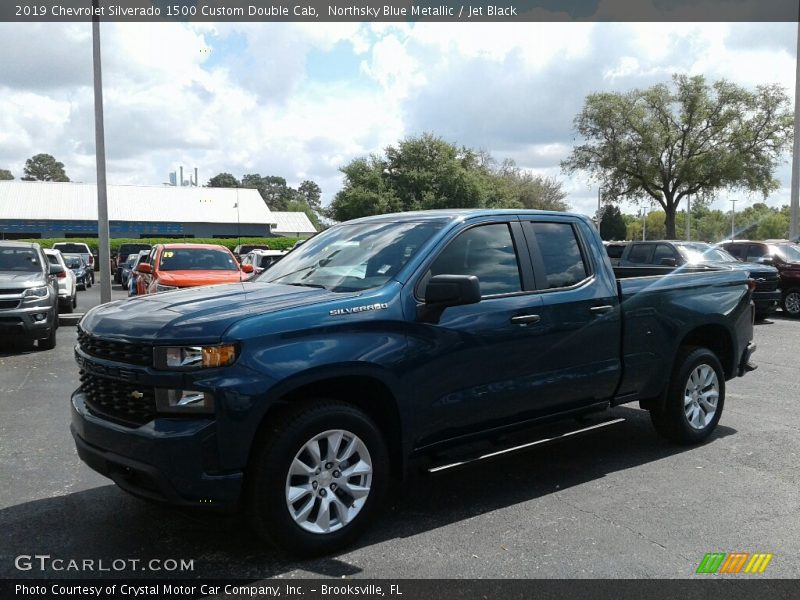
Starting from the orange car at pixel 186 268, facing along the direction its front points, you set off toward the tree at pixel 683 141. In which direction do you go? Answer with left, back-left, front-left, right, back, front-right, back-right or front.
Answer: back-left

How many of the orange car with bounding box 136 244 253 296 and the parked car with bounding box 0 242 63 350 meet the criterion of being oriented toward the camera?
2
---
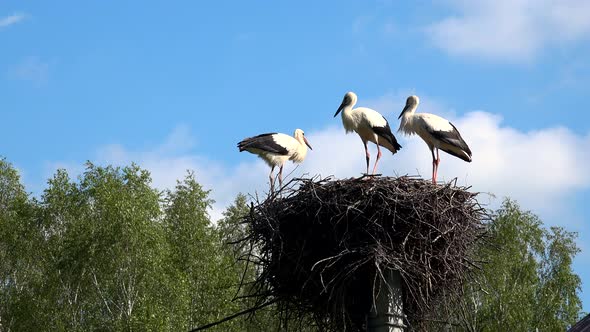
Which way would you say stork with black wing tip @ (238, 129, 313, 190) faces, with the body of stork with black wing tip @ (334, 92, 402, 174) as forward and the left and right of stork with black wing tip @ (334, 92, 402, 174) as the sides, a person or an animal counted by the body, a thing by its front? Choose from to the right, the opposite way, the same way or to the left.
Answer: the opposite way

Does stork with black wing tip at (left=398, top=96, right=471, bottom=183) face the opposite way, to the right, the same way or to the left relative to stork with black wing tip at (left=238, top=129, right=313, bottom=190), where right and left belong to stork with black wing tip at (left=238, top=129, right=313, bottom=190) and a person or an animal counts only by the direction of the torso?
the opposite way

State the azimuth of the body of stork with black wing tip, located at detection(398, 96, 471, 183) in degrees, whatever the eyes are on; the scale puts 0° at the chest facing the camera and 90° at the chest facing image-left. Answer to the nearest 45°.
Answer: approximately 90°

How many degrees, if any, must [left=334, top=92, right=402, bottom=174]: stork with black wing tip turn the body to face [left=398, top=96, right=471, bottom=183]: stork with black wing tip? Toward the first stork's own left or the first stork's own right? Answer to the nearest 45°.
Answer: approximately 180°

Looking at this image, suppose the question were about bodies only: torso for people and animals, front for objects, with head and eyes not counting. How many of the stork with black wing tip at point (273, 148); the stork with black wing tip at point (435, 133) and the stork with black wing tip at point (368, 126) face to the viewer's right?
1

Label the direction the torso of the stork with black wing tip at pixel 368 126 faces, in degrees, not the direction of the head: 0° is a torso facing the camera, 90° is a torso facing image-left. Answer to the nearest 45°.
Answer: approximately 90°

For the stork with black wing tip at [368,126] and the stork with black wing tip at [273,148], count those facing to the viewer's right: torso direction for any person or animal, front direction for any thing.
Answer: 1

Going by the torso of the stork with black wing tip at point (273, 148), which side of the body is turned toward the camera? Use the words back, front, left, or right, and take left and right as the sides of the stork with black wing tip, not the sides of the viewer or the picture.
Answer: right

What the task asks.
Reproduce verbatim the stretch from the line containing "Starting from the" through the line containing "Answer: back-left", both of those lines included, and nothing else from the entries.

Your solution.
Starting from the orange car at pixel 186 268, facing along the direction its front points, you set off toward the tree at pixel 683 141. In which direction do you go? Answer with left, back-left, front-left, right, back, front-right, back-right or front.
Answer: back-left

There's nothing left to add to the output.